TASK TO COMPLETE: Reproduce every line of the items below word for word, from the first item through the last.
..........
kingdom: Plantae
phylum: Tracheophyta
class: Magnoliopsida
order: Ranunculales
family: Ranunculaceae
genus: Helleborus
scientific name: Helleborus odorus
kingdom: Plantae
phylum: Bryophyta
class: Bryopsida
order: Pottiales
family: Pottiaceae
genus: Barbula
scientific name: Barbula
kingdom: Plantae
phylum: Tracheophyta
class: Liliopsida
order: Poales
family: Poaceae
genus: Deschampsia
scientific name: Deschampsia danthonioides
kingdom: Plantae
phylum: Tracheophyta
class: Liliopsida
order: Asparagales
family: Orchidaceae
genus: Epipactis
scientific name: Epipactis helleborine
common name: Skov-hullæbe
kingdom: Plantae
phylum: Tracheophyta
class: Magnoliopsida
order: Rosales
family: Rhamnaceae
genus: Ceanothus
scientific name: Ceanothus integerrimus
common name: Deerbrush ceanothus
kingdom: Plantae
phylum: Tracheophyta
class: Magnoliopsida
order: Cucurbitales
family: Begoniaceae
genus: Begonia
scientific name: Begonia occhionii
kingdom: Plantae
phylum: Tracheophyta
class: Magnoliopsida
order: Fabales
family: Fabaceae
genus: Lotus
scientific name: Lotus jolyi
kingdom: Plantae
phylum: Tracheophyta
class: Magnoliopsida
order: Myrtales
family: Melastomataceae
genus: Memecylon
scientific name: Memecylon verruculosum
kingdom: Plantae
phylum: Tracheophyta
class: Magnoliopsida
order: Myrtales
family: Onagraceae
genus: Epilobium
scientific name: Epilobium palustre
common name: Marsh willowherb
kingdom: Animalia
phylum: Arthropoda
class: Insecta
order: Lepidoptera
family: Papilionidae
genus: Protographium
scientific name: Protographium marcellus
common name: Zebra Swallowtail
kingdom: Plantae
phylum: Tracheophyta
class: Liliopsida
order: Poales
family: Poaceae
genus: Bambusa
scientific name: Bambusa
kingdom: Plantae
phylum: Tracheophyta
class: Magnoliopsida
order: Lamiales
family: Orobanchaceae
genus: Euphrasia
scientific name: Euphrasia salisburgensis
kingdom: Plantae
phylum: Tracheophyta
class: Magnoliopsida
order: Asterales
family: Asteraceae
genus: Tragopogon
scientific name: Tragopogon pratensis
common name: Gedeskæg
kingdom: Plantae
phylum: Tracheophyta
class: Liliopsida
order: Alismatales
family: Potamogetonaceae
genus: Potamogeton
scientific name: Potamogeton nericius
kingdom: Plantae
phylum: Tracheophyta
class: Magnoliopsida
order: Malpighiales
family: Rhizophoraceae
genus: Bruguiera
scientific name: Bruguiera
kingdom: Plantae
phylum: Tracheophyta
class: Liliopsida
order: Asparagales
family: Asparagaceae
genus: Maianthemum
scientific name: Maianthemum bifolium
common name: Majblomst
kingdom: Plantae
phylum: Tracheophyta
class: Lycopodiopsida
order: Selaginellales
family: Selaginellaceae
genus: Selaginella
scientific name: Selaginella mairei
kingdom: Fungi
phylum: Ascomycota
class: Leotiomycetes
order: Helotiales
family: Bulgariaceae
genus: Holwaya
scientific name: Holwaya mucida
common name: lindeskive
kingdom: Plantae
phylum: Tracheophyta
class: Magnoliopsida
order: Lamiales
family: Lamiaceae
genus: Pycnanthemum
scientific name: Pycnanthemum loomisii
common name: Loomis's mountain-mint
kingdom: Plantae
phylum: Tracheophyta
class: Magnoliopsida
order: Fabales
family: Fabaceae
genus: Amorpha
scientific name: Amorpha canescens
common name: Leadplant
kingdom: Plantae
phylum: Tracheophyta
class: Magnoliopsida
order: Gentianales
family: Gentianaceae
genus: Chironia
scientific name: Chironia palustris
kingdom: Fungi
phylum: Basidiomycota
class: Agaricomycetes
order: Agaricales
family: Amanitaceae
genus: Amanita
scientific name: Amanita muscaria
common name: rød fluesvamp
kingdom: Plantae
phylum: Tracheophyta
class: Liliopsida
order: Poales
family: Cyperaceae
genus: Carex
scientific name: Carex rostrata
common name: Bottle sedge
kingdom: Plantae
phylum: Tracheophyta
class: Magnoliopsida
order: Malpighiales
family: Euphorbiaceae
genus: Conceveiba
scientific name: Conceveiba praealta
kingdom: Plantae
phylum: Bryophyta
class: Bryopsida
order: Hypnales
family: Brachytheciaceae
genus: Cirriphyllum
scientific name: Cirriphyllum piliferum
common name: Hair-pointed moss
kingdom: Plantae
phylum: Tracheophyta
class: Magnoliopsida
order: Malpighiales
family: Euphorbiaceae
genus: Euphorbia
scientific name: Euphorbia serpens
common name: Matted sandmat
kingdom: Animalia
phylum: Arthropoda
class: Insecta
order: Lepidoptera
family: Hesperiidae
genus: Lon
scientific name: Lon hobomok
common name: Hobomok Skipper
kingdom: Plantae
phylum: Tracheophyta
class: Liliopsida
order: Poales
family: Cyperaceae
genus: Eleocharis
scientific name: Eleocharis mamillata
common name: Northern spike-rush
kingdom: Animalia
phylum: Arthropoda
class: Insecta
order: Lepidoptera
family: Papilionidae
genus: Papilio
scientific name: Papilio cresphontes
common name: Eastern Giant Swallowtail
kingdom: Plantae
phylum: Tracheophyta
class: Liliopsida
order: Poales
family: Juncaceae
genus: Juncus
..........
ANSWER BELOW:
kingdom: Plantae
phylum: Tracheophyta
class: Magnoliopsida
order: Ranunculales
family: Ranunculaceae
genus: Helleborus
scientific name: Helleborus odorus
kingdom: Plantae
phylum: Bryophyta
class: Bryopsida
order: Pottiales
family: Pottiaceae
genus: Barbula
scientific name: Barbula
kingdom: Plantae
phylum: Tracheophyta
class: Liliopsida
order: Poales
family: Poaceae
genus: Deschampsia
scientific name: Deschampsia danthonioides
kingdom: Plantae
phylum: Tracheophyta
class: Liliopsida
order: Asparagales
family: Orchidaceae
genus: Epipactis
scientific name: Epipactis helleborine
common name: Skov-hullæbe
kingdom: Plantae
phylum: Tracheophyta
class: Magnoliopsida
order: Rosales
family: Rhamnaceae
genus: Ceanothus
scientific name: Ceanothus integerrimus
common name: Deerbrush ceanothus
kingdom: Plantae
phylum: Tracheophyta
class: Magnoliopsida
order: Cucurbitales
family: Begoniaceae
genus: Begonia
scientific name: Begonia occhionii
kingdom: Plantae
phylum: Tracheophyta
class: Magnoliopsida
order: Fabales
family: Fabaceae
genus: Lotus
scientific name: Lotus jolyi
kingdom: Plantae
phylum: Tracheophyta
class: Magnoliopsida
order: Myrtales
family: Melastomataceae
genus: Memecylon
scientific name: Memecylon verruculosum
kingdom: Plantae
phylum: Tracheophyta
class: Magnoliopsida
order: Myrtales
family: Onagraceae
genus: Epilobium
scientific name: Epilobium palustre
common name: Marsh willowherb
kingdom: Animalia
phylum: Arthropoda
class: Insecta
order: Lepidoptera
family: Papilionidae
genus: Protographium
scientific name: Protographium marcellus
common name: Zebra Swallowtail
kingdom: Plantae
phylum: Tracheophyta
class: Liliopsida
order: Poales
family: Poaceae
genus: Bambusa
scientific name: Bambusa
kingdom: Plantae
phylum: Tracheophyta
class: Magnoliopsida
order: Lamiales
family: Orobanchaceae
genus: Euphrasia
scientific name: Euphrasia salisburgensis
kingdom: Plantae
phylum: Tracheophyta
class: Magnoliopsida
order: Asterales
family: Asteraceae
genus: Tragopogon
scientific name: Tragopogon pratensis
common name: Gedeskæg
kingdom: Plantae
phylum: Tracheophyta
class: Liliopsida
order: Alismatales
family: Potamogetonaceae
genus: Potamogeton
scientific name: Potamogeton nericius
kingdom: Plantae
phylum: Tracheophyta
class: Magnoliopsida
order: Malpighiales
family: Rhizophoraceae
genus: Bruguiera
scientific name: Bruguiera
kingdom: Plantae
phylum: Tracheophyta
class: Liliopsida
order: Asparagales
family: Asparagaceae
genus: Maianthemum
scientific name: Maianthemum bifolium
common name: Majblomst
kingdom: Plantae
phylum: Tracheophyta
class: Lycopodiopsida
order: Selaginellales
family: Selaginellaceae
genus: Selaginella
scientific name: Selaginella mairei
kingdom: Fungi
phylum: Ascomycota
class: Leotiomycetes
order: Helotiales
family: Bulgariaceae
genus: Holwaya
scientific name: Holwaya mucida
common name: lindeskive
kingdom: Plantae
phylum: Tracheophyta
class: Magnoliopsida
order: Lamiales
family: Lamiaceae
genus: Pycnanthemum
scientific name: Pycnanthemum loomisii
common name: Loomis's mountain-mint
kingdom: Plantae
phylum: Tracheophyta
class: Magnoliopsida
order: Fabales
family: Fabaceae
genus: Amorpha
scientific name: Amorpha canescens
common name: Leadplant
kingdom: Plantae
phylum: Tracheophyta
class: Magnoliopsida
order: Gentianales
family: Gentianaceae
genus: Chironia
scientific name: Chironia palustris
kingdom: Fungi
phylum: Basidiomycota
class: Agaricomycetes
order: Agaricales
family: Amanitaceae
genus: Amanita
scientific name: Amanita muscaria
common name: rød fluesvamp
kingdom: Plantae
phylum: Tracheophyta
class: Liliopsida
order: Poales
family: Cyperaceae
genus: Carex
scientific name: Carex rostrata
common name: Bottle sedge
kingdom: Plantae
phylum: Tracheophyta
class: Magnoliopsida
order: Malpighiales
family: Euphorbiaceae
genus: Conceveiba
scientific name: Conceveiba praealta
kingdom: Plantae
phylum: Bryophyta
class: Bryopsida
order: Hypnales
family: Brachytheciaceae
genus: Cirriphyllum
scientific name: Cirriphyllum piliferum
common name: Hair-pointed moss
kingdom: Plantae
phylum: Tracheophyta
class: Magnoliopsida
order: Malpighiales
family: Euphorbiaceae
genus: Euphorbia
scientific name: Euphorbia serpens
common name: Matted sandmat
kingdom: Animalia
phylum: Arthropoda
class: Insecta
order: Lepidoptera
family: Hesperiidae
genus: Lon
scientific name: Lon hobomok
common name: Hobomok Skipper
kingdom: Plantae
phylum: Tracheophyta
class: Liliopsida
order: Poales
family: Cyperaceae
genus: Eleocharis
scientific name: Eleocharis mamillata
common name: Northern spike-rush
kingdom: Animalia
phylum: Arthropoda
class: Insecta
order: Lepidoptera
family: Papilionidae
genus: Papilio
scientific name: Papilio cresphontes
common name: Eastern Giant Swallowtail
kingdom: Plantae
phylum: Tracheophyta
class: Liliopsida
order: Poales
family: Juncaceae
genus: Juncus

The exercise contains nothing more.